● Exercise directions: Scan the records for the word "chiedere". Report each line where it occurs.

● Task inputs:
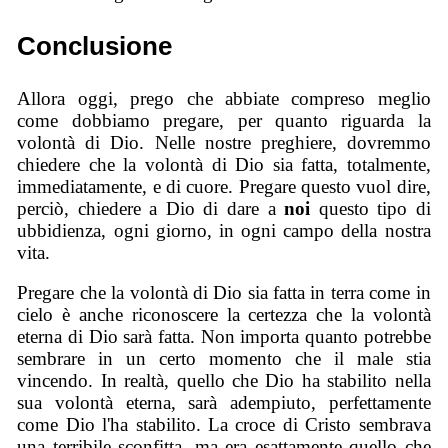
Conclusione
Allora oggi, prego che abbiate compreso meglio
come dobbiamo pregare, per quanto riguarda la
volontà di Dio. Nelle nostre preghiere, dovremmo
chiedere che la volontà di Dio sia fatta, totalmente,
immediatamente, e di cuore. Pregare questo vuol dire,
perciò, chiedere a Dio di dare a
noi
questo tipo di
ubbidienza, ogni giorno, in ogni campo della nostra
vita.
Pregare che la volontà di Dio sia fatta in terra come in
cielo è anche riconoscere la certezza che la volontà
eterna di Dio sarà fatta. Non importa quanto potrebbe
sembrare in un certo momento che il male stia
vincendo. In realtà, quello che Dio ha stabilito nella
sua volontà eterna, sarà adempiuto, perfettamente
come Dio l'ha stabilito. La croce di Cristo sembrava
una terribile sconfitta, ma era esattamente quello che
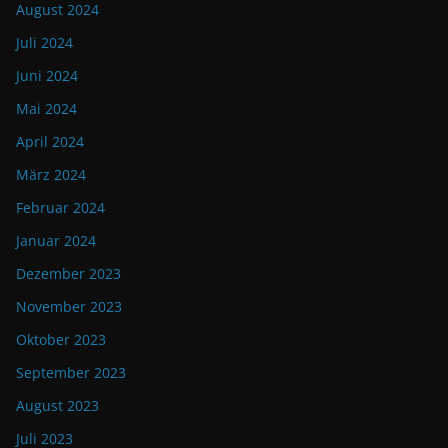
August 2024
Juli 2024
Juni 2024
Mai 2024
April 2024
März 2024
Februar 2024
Januar 2024
Dezember 2023
November 2023
Oktober 2023
September 2023
August 2023
Juli 2023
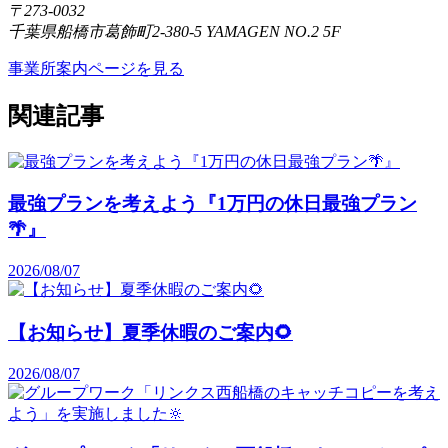
〒273-0032
千葉県船橋市葛飾町2-380-5 YAMAGEN NO.2 5F
事業所案内ページを見る
関連記事
最強プランを考えよう『1万円の休日最強プラン
🌴』
2026/08/07
【お知らせ】夏季休暇のご案内🌻
2026/08/07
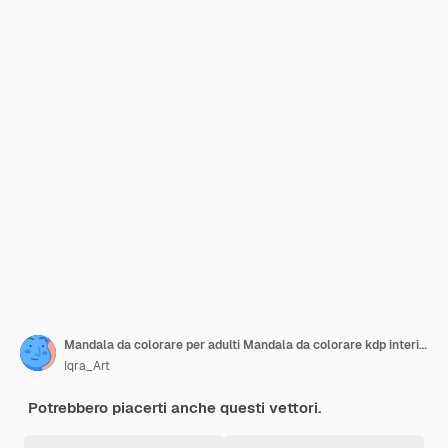
Mandala da colorare per adulti Mandala da colorare kdp interior Pagina da colorare per adulti
Iqra_Art
Potrebbero piacerti anche questi vettori.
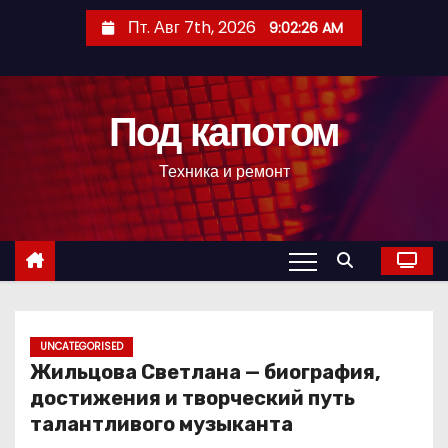
П
Пт. Авг 7th, 2026
9:02:27 AM
е
р
е
Под капотом
й
т
Техника и ремонт
и
к
с
о
д
е
р
UNCATEGORISED
Жильцова Светлана — биография,
ж
достижения и творческий путь
и
талантливого музыканта
м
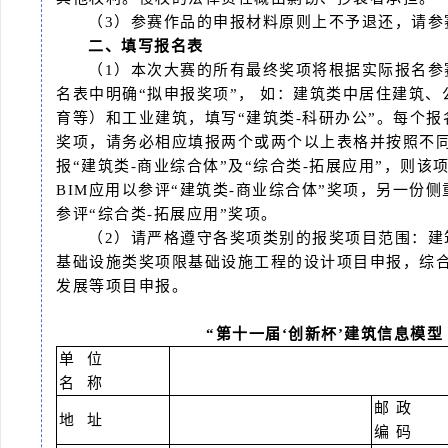
（3）参赛作品的申报材料原则上不予退还，请参
二、填写报名表
（1）本次大赛的所有最终奖项将根据实际报名参
名表中明确“拟申报奖项”，
如：建筑类中居住建筑、
育等）和工业建筑，填写“建筑类-科研办公”。每个
奖项，请务必相应填报两个或两个以上表格并按照不
报“建筑类-商业综合体”及“综合类-拓展应用”，则
BIM应用以参评“建筑类-商业综合体”奖项，另一份
参评“综合类-拓展应用”奖项。
（2）请严格遵守各奖项类别的报奖项目范围：建
基础设施类奖项限基础设施工程的设计项目申报，综
发展等项目申报。
“第十一届‘创新杯’建筑信息模型
单 位
名 称
邮 政
地 址
编 码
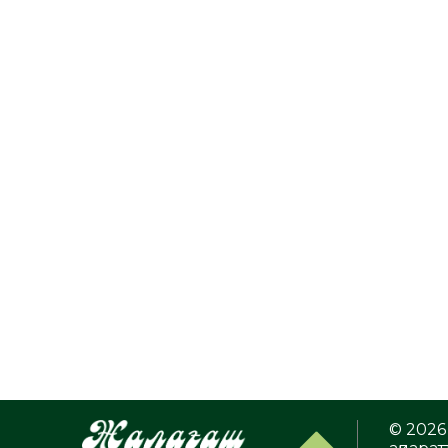
© 2026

● Result:
chiedere che la volontà di Dio sia fatta, totalmente,
perciò, chiedere a Dio di dare a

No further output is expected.